Historically, reviews and essays on the films of Robert Bresson often traffic in phrases suggestive of devotional aspects of religion, intimating its attendant self-denial, hushed reverence, and all-around stoicism. The same often holds true of arthouse cinema in general, suggesting that descriptive language coming up short may point the way to understanding why many people feel shut out of an imagined stone tower called High Art, as equally as they may feel excluded from institutions of faith.
I don’t consider myself religious, but I have experienced the elevating power of great cinema often enough at least to understand – if only hypothetically – the notion that faith provides a high degree of comfort and nourishment that has nothing to do with gaining admission to a selective club or clique, and a great deal to do with a small, quiet conversation between one’s innermost self and an external design, briefly accessed. Because this phenomenon is personal and very much “one’s own thing”, it’s the opposite of exclusion, and “epiphany” is not too strong a word for the realization that art can open such windows.

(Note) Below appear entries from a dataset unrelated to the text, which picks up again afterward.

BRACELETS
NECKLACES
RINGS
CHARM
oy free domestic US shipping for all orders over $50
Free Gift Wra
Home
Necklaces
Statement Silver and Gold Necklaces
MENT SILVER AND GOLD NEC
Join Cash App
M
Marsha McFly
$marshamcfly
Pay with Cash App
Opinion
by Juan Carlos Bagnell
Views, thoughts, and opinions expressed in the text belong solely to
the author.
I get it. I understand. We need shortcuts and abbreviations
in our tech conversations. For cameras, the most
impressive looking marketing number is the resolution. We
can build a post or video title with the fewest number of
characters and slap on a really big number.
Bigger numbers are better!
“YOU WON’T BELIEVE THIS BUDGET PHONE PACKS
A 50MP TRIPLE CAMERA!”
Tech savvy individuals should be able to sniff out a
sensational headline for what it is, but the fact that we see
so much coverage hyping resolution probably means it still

Apart from a lot of the other qualities that are often ascribed to Bresson’s work – among the most common: rigorous, acetic, forbidding, minimalist – it’s all too rare that writers will fail to convey the compelling energy of films that are each of those things, and, simultaneously, aren’t any of them. Bresson’s complex technique is best described as elusive, like the optical illusion that cannot be seen if you stare at it directly; what he seems to be doing in one moment will dissolve in the next. What’s established in a film like Au Hasard Balthazar is a teeter-totter rhythm, an oscillation between the film you’re watching and another taking place over your shoulder, sliding into view with a lithe camera movement, or a cut that elides the passage of time. In short, what often comes across in reviews as stiff, boring art movies are exactly the opposite: not empty but teeming, not cold but visceral, not dry but saturated. To turn oneself on to Bresson is to ruin oneself for most other movies, as you begin to wonder why so few of them are like Au Hasard Balthazar or Pickpocket really present, breathing, thinking. I’d call that a bargain.
So when I say that Au Hasard Balthazar is a movie about a donkey, and isn’t a movie about a donkey, the contradiction ought to be acceptable on the basis that Bresson nimbly manages to have it both ways, with camera and editing strategies that make his intentions clear even before the opening credits are over. Famously, the intricate structure of Schubert’s Piano Sonata No. 20 is interrupted by the piercing bray of an unseen donkey, setting a pattern of duality that will remain a dynamic constant for the entirety of the film. Without agency of his own, Balthazar will occupy such roles as main protagonist, mute witness incapable of judgment, bystander, and prop. He will be the film’s only focus in one moment, and reduced to a footnote in the next. The title suggests the animal is borne on a strange wind that will not be clearly characterized as probabilistic, fatalistic, or chaotic, but along the path he’s anchored now and then by human keepers of varying degrees of kindness and cruelty.
Only one human companion mirrors the “leaf on the wind” Balthazar, and that’s Marie (Anne Wiazemsky), brutalized for her kindness and frailty, just as Balthazar is brutalized merely for his existence as a pack animal and, ultimately, for being at the wrong place at the wrong time. But the film illustrates, perhaps too decisively at times, that base cruelty is borne of human desire, coupled with selfish calculation, while innocence is found only in animal mindlessness and sense memory, of the kind that leads Balthazar to wander pitiably back to the place where he was once baptized and treated as a thing of beauty by children, and could be again.
There stands another side to Au Hasard Balthazar, in stark contrast to the beatific radiance of the martyrs Marie and the blameless donkey, and that’s Gerard (François Lafarge), another in a long line of young men in Bresson’s filmography, blessed with heightened charisma but invariably representing the director’s impulse to corrupt, betray, and destroy, motivated sometimes by greed, wrath, or lust, but just as likely to be driven by the irrational, the desire to obliterate light and sense. Gerard might wear the villain tag well enough if Bresson didn’t take such care to balance the scales, presenting the impulse to annihilate as a component of the universe no less integral than any other. After all, if his final film, L’Argent, may serve as a last testament, it’s that the logic of fate and happenstance may produce a void to engulf us all. Just like the false bank notes in Bresson’s final film, Balthazar remains out of sight for long stretches of his own film, only to return and take center stage. The lines that divide his numerous roles are made purposefully vague by the boiling sea of Bresson’s intricate editing strategy, so that, for example, when we consider him as labor, or capital, or an expendable resource, we aren’t far off from considering him as ourselves, as everything, and as nothing.